Oppositions
- Discipline: Architecture
- Language: English

Standard abbreviations
- ISO 4: Oppositions

= Oppositions =

Oppositions was an architectural journal produced by the Institute for Architecture and Urban Studies from 1973 to 1984. Many of its articles contributed to advancing architectural theory and many of its contributors became distinguished practitioners in the field of architecture. Twenty-six issues were produced during its eleven years of existence.
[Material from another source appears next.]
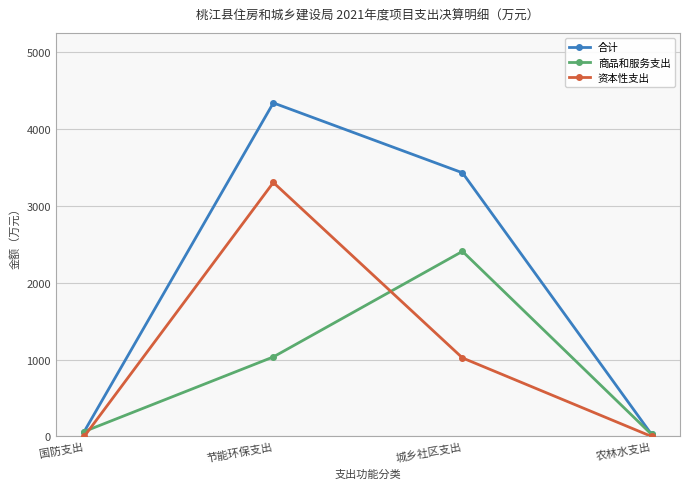

Count the number of categories in the chart.

4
Oppositions was edited by Peter Eisenmann (1-25), Kenneth Frampton (1-25), Mario Gandelsonas (1-26), Anthony Vidler (6-26), Kurt W. Forster (12-25), and Diana Agrest (26). Contributors included: Diana Agrest, Stanford Anderson, Giorgio Ciucci, Stuart Cohen, Alan Colquhoun, Francesco Dal Co, Peter Eisenman, William Ellis, Kurt W. Forster, Kenneth Frampton, Mario Gandelsonas, Giorgio Grassi, Fred Koetter, Rem Koolhaas, Léon Krier, Mary McLeod, Rafael Moneo, Joan Ockman, Martin Pawley, Aldo Rossi, Colin Rowe, Denise Scott Brown, Jorge Silvetti, Ignasi de Solà-Morales, Manfredo Tafuri, Bernard Tschumi, Anthony Vidler, and Hajime Yatsuka.

The journal was designed by Massimo Vignelli. It collaborated with Arquitecturas Bis, a Barcelona-based architecture magazine. The same writers published articles in both titles which frequently cited each other.